In Népszava äußert Tamás Beck die Befürchtung, dass revisionistische und nationalistische Stimmungen wiederbelebt werden könnten. Für den linksorientierten Kommentator ist es eine Enttäuschung, dass ungeachtet der Aussöhnung zwischen Deutschland und Frankreich, der Integration Europas und dem Wegfall der Binnengrenzen nationale Ressentiments in Osteuropa nicht verschwunden seien. Mit Blick auf die Geschehnisse in Siebenbürgen vermutet Beck, dass die ungarische Regierung den Konflikt eskalieren werde. Sollte dereinst die gegen Immigranten gerichtete Panikmache an Bedeutung verlieren, werde Ministerpräsident Orbán den traditionellen nationalistischen Diskurs übernehmen und sich für die Wiederherstellung Großungarns im Geiste des Regenten Horthy einsetzen, argwöhnt Beck.
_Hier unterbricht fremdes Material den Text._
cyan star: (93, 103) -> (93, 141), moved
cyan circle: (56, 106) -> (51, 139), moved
Der Chefredakteur des Wochenmagazins Magyar Demokrata, András Bencsik, fordert Ungarn auf, „Stärke zu zeigen“, um Magyaren in Siebenbürgen zu verteidigen. Der regierungsfreundliche Kolumnist interpretiert das siebenbürgische Scharmützel als weiteres Beispiel für die – seit der Annektion Siebenbürgens durch Rumänien im Jahre 1920 – gegen Magyaren gerichtete „rumänische Barbarei“. Die Unfähigkeit der rumänischen Behörden, den Konflikt zu beenden, beweise, dass „Rumänien nicht als Staat betrachtet werden kann“ und dass es zudem die „rumänische Mentalität“ Ungarn unmöglich mache, ungarische Interessen mit friedlichen Mitteln zu verteidigen. Der Autor regt an, dass Ungarn Rumänien damit drohen sollte, sich für alle an Magyaren begangenen Gräueltaten zu rächen, wenn Ungarn Siebenbürgen zurückerobere, was – so die Hoffnung Bencsiks – früher oder später unweigerlich geschehen werde.
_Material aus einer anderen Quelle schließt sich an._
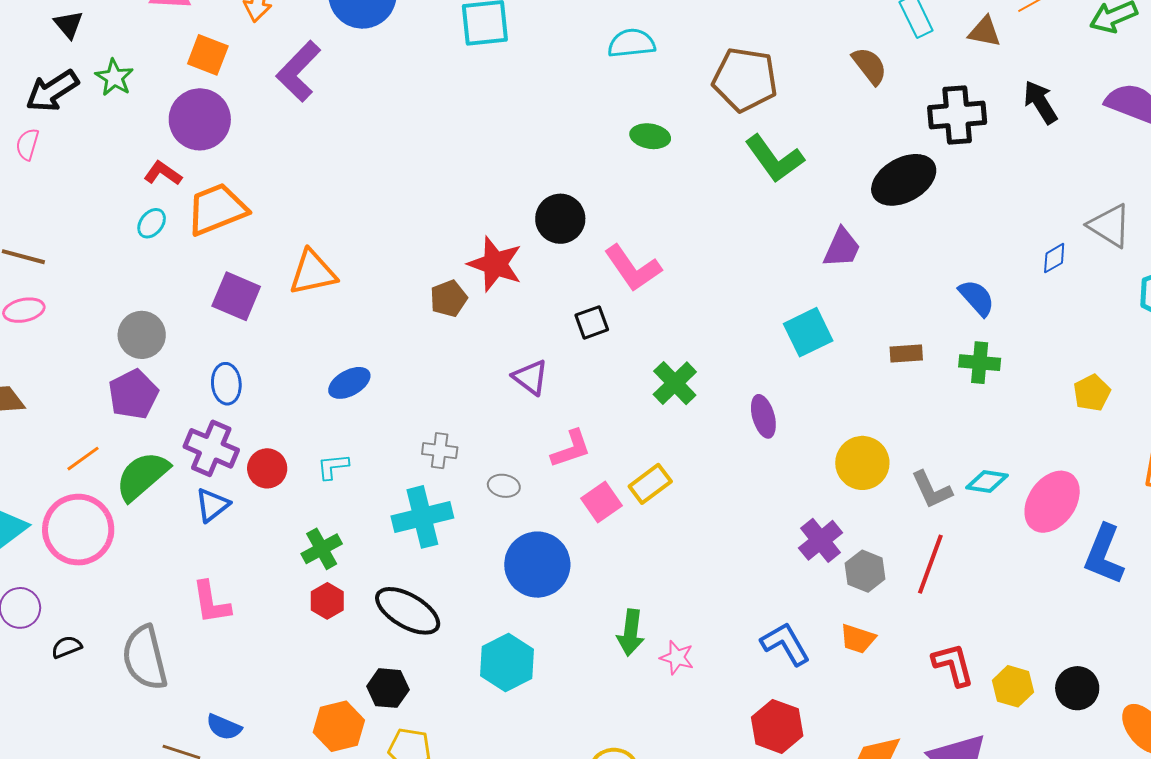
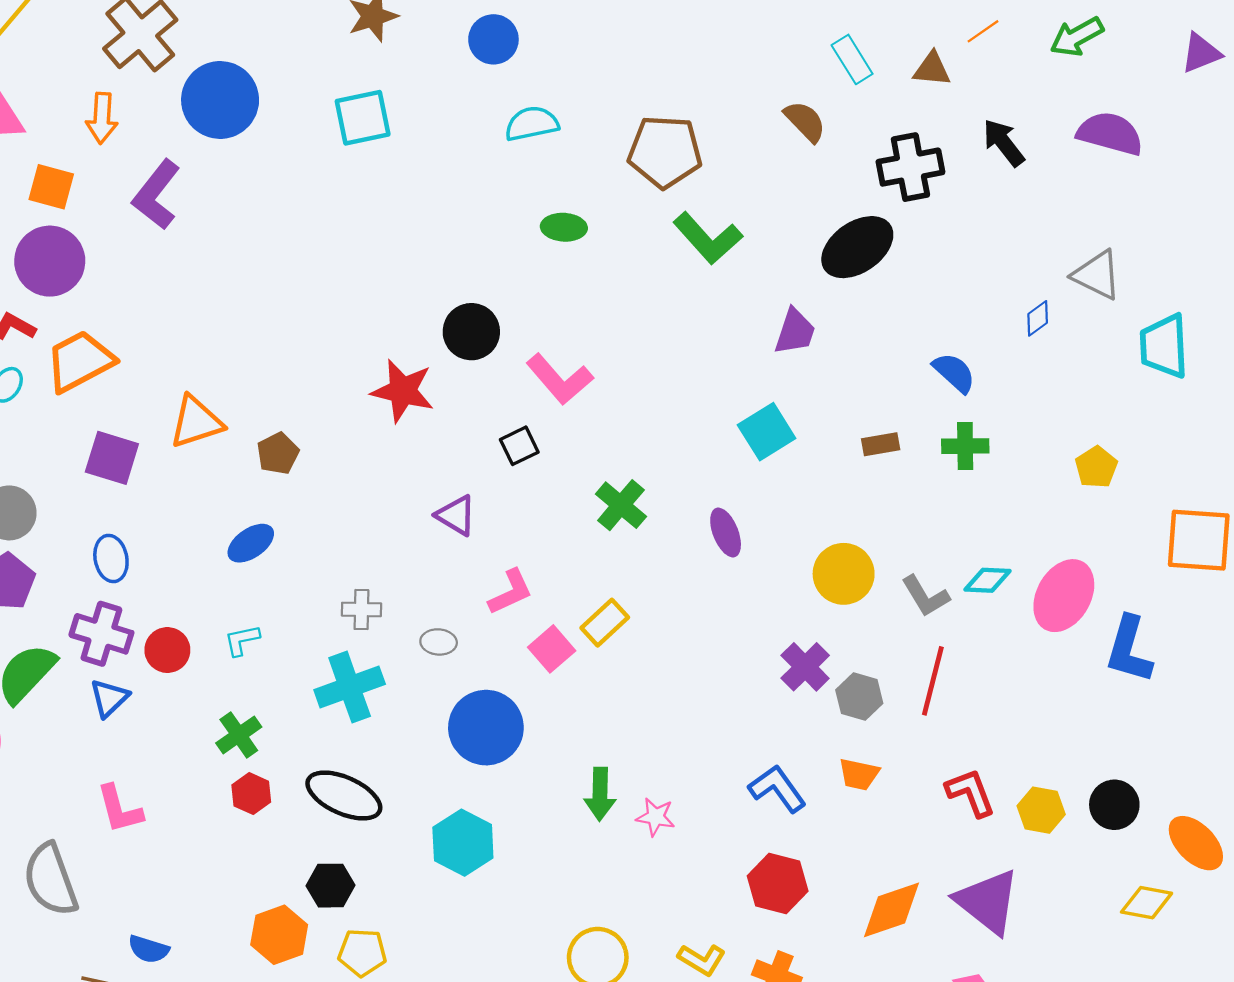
brown pentagon: (449, 299) -> (278, 453), moved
Auch Samu Csinta geht in Magyar Nemzet davon aus, dass der ethnische Konflikt Teil der Bemühungen rumänischer Nationalisten sei, die magyarische Minderheit in Siebenbürgen zu schwächen. Csinta glaubt, dass der Demokratische Verband der Ungarn in Rumänien (RMDSZ), die wichtigste magyarische Partei in Siebenbürgen, nicht mehr so moderat auftreten könne wie früher bei der Verteidigung der ungarischen Interessen. Jedoch mahnt Csinta Mäßigung an, um einen neuen Modus vivendi finden zu können. Darüber hinaus weist er Behauptungen zurück, wonach der Streit um den Friedhof in irgendeiner Weise mit den in der Vergangenheit gewaltsam ausgetragenen ethnischen Konflikten in Siebenbürgen zu vergleichen sei.